The Irish College of General Practitioners has warned patients to always follow their doctor's advice
A team of British experts has warned that traditional advice telling patients to always complete the full course of prescribed antibiotics should be dropped.
A controversial new article, published in the British Medical Journal yesterday, has warned that the 'complete the course' guideline could be doing more harm than good.
For decades GPs have urged patients to finish the entire packet - even after their symptoms have gone away.
However a British team led by two top infectious disease experts has claimed there is little scientific evidence to back up the advice – and has warned that the standard advice could be driving human resistance to the medicine.
However, family doctors have voiced their concern that the conflicting advice could leave patients confused.
This morning, a leading Irish antibiotics expert has warned that the article was targeted at the medical profession not patients.
Dr Nuala O'Connor of the Irish College of General Practitioners said patients should always follow the advice of their doctor.
“The message that was interpreted in the newspapers [this morning] was that you should stop antibiotics once you feel better and I think that is incorrect and that would be misleading to patients,” she said.
“What it is is that you should take the course of antibiotics as prescribed and that doctors need to be careful that they only prescribe the necessary course of antibiotics for a particular patient for a particular condition.”
The article, led by Professor Martin Llewelyn of the Brighton and Sussex Medical School, claims that in many cases stopping antibiotics as soon as possible is a safe and effective way to reduce overuse.
The researchers pointed to some notable exceptions – such as those used to treat tuberculosis.
They called for further research to find the most appropriate alternative messages to provide to patients – including telling them to stop when they feel better.
Responding to the article, Dr Dilip Nathwani, chair of the European Study Group on Antibiotic Policies said he was unable to support the call to drop the traditional ‘complete the course’ advice but would be “open to further debate.”

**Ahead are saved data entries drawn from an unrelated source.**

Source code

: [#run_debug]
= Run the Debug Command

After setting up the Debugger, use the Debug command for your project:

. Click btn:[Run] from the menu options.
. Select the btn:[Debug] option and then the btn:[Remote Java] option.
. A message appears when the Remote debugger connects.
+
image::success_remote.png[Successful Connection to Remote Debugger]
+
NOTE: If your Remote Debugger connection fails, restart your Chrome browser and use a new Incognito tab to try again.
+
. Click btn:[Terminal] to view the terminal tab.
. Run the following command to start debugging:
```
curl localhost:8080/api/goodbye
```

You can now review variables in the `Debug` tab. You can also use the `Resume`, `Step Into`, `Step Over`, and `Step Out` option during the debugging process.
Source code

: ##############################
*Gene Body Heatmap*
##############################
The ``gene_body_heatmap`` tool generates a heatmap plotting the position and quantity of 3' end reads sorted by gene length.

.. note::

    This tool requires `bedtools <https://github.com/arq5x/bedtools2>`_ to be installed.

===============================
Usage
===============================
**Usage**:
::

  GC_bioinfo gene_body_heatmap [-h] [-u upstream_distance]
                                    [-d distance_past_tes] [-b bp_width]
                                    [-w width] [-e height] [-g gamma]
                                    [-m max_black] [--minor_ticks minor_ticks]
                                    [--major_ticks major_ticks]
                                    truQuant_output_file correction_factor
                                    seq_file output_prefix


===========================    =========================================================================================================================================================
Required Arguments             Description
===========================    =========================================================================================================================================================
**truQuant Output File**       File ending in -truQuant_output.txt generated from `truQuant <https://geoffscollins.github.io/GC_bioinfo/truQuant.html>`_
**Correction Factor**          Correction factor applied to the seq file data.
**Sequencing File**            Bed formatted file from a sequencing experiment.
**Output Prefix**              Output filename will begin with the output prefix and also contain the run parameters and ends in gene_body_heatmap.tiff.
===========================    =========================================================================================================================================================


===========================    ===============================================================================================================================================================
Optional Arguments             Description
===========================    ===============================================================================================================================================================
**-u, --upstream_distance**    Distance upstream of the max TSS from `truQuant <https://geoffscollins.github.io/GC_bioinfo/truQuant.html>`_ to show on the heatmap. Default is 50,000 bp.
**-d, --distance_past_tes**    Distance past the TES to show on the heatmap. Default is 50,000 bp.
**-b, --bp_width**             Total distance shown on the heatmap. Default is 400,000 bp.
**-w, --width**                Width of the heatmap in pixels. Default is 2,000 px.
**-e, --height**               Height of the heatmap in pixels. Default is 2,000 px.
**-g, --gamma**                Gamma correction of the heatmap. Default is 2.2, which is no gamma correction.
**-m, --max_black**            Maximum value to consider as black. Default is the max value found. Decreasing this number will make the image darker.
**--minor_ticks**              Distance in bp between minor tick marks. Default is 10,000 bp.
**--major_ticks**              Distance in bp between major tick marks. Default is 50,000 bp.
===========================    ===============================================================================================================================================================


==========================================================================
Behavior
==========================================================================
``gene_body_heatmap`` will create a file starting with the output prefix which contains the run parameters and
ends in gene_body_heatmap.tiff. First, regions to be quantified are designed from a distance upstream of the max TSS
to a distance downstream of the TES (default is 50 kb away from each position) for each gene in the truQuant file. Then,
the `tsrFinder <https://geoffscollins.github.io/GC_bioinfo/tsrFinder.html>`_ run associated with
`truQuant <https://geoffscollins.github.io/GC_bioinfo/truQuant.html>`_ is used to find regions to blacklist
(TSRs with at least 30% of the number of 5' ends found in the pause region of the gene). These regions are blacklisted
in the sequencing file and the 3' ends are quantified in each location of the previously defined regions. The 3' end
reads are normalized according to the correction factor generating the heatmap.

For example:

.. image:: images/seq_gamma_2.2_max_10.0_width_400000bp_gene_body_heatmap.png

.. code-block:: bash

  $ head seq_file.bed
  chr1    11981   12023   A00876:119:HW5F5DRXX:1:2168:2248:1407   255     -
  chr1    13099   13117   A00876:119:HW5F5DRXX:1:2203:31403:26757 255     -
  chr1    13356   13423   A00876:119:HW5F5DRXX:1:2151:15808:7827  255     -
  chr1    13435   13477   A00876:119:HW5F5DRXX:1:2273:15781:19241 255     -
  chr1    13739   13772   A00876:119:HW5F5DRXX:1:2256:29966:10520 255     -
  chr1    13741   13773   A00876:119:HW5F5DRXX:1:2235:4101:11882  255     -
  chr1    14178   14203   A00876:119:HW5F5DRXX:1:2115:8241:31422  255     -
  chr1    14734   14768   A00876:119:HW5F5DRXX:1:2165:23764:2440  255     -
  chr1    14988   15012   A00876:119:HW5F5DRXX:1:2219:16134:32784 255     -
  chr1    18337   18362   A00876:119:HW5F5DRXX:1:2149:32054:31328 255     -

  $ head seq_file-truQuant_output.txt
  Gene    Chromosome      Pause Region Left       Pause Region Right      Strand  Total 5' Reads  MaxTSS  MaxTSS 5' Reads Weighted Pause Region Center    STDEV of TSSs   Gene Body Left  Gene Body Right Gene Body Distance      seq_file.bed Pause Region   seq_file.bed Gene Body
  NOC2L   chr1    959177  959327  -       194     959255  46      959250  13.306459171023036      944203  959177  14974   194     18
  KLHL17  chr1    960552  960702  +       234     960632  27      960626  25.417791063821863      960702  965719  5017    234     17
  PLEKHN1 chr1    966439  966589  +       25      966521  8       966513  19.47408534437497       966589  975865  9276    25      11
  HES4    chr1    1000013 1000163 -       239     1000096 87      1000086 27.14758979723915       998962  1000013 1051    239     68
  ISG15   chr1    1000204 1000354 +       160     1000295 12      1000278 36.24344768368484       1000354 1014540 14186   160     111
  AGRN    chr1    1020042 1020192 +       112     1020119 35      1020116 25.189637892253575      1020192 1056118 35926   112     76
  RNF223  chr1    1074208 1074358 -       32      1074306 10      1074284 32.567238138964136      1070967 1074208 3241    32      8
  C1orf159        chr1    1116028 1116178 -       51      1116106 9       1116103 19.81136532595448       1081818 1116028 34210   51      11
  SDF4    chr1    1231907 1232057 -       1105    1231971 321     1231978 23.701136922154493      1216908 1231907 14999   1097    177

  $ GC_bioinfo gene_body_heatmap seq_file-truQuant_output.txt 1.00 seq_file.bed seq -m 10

“The evidence they offer in support of their call is sparse and their advice is potentially very confusing for patients,” he said.
“Much clearer evidence and advice are needed before changes in policy are considered, as are further studies to assess the harm that stopping antibiotics early might cause patients, particularly those in high risk or vulnerable groups such as the very young, elderly and those unable for whatever reason to make decisions about their treatment options.”
He said the suggestion that patient s should stop when they feel better is “too subjective” adding that in the best case it will lead to patients stockpiling the medicine for future use without medical advice.
Furthermore he warned that inappropriate antibiotic use will “almost certainly contribute to a rise in antibiotic resistance rates.”
“The decision to end antibiotic treatment early should be a clinical decision,” he said.
Professor Helen Stokes-Lampard of the British Royal College of GPs said the article was “an interesting editorial” but warned nothing has changed in terms of the antibiotics that will be prescribed or how long you should take them for.